A thing worth doing is worth doing right -- but if you keep re-doing that thing just to get it to a certain level, then maybe the way you're doing it is wrong. Of course, high-quality marketing content is worth its weight in gold for any business trying to improve its impact on prospective customers and its reputation with the major search engines. But if you could get that content from rough first draft to gleaming final product in less time, and spend less money in the process, wouldn't you leap at the chance?
Well, the good news is that you can indeed make your content creation and revision system more efficient -- by tweaking your review process. Here are some tips:
Decide on a point person. If you have more than one person "in charge" of commissioning, evaluating and approving content, then you really have no one running the show at all. The confusion is compounded if you're trying to communicate your wishes to the writer through a third party such as a marketing agency. Pick one person to issue any and all requests for changes to the writer. If you're communicating with a marketing agency, make you're talking to the one person in that agency assigned to your account -- and make sure that person then sends the instructions to the one person who's supposed to relay them to the writer.
Remove the extra cooks from the kitchen. Designating a chief decision maker won't solve your content review woes if that decision maker is listening to conflicting opinions from too many people in your company. This not only causes a massive slowdown as dozens of responses trickle in, but it can also turn the draft into an unholy mess of redundant or conflicting requests. Instead of automatically distributing the draft to everybody you can think of, give your email list some judicious pruning first. Who really needs to read and comment on this, and who doesn't? You'd be amazed at how much faster and smoother the review process becomes when you dispose of the "review by committee" approach.
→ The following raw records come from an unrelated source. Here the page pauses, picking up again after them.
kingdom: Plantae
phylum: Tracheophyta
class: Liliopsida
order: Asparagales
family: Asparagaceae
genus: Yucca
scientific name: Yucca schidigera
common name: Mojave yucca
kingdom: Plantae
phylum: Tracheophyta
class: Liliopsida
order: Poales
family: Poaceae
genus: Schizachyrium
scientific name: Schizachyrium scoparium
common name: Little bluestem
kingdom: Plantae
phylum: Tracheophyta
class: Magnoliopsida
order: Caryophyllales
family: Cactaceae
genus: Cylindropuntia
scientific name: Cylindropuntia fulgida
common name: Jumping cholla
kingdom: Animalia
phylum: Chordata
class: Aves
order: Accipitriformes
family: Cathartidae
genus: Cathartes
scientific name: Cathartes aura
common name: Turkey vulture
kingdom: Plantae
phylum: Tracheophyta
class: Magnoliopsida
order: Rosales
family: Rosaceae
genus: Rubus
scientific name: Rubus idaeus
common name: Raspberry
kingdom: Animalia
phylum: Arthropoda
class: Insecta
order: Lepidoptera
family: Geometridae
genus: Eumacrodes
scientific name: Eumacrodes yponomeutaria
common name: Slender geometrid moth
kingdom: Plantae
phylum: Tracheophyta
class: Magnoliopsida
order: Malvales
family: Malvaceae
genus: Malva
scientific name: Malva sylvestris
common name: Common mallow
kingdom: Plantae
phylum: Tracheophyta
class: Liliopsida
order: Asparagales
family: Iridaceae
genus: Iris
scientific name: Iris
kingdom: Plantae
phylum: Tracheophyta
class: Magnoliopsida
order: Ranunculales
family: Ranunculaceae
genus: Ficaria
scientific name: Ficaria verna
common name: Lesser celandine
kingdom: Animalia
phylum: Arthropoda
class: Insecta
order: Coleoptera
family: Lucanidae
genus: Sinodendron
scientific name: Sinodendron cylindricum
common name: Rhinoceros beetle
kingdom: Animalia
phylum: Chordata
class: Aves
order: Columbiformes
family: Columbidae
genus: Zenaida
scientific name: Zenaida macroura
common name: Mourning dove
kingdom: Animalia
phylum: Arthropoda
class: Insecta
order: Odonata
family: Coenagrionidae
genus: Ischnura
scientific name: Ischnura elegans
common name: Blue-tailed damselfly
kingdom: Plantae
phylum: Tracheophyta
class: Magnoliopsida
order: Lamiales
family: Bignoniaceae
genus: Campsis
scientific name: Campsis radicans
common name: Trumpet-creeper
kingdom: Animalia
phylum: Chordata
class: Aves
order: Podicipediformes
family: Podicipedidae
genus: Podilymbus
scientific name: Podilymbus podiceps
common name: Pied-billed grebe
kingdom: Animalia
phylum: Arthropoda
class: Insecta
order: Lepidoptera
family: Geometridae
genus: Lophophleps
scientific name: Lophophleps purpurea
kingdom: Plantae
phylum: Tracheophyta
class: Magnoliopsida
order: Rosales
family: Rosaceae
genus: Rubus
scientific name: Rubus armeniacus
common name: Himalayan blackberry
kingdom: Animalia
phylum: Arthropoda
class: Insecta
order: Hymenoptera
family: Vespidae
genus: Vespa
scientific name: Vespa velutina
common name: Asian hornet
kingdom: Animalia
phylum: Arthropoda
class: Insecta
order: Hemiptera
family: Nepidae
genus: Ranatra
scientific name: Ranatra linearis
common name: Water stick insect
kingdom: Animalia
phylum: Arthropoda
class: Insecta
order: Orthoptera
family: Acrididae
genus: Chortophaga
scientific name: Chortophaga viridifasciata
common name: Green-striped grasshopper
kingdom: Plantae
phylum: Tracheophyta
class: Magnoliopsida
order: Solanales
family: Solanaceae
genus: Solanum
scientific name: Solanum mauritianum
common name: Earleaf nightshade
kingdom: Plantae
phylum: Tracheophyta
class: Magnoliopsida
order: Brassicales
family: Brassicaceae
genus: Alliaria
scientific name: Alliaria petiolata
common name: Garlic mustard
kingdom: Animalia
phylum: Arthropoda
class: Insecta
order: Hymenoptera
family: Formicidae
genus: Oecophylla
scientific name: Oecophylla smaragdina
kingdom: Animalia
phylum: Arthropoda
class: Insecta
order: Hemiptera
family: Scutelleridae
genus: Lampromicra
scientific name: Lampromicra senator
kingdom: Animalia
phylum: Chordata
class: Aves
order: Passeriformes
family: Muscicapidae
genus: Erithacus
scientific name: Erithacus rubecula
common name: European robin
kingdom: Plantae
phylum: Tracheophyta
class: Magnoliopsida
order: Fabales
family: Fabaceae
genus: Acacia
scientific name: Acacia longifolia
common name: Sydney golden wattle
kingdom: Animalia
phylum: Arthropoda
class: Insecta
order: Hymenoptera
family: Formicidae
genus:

Choose a decision maker who won't waffle. I had one client who'd rave over the wonderfulness of the press releases I was sending him, only to contact me a few days later asking for changes. I could tell from the attached email trains that he'd sent the draft out to various third parties (colleagues, friends, casual acquaintances) and gotten some suggestions back, most of which were horrifically off the mark. I was able to talk him out of these "improvements" fairly easily -- but that achievement just confirmed the underlying problem, which was that he allowed himself to be swayed with every breeze. Do not assign someone with this trait as your reviewer in chief! Give the job to someone with a firm, unwavering grasp of your marketing plan, or outsource it to a marketing firm staffed with such individuals.
Streamlining your review process can be a big step forward in optimizing your marketing content machine. Hiring a copywriter with the skills and understanding to provide you with cleaner, stronger drafts in the first place is a pretty great idea too. After all, the easiest revision is the one you don't have to make!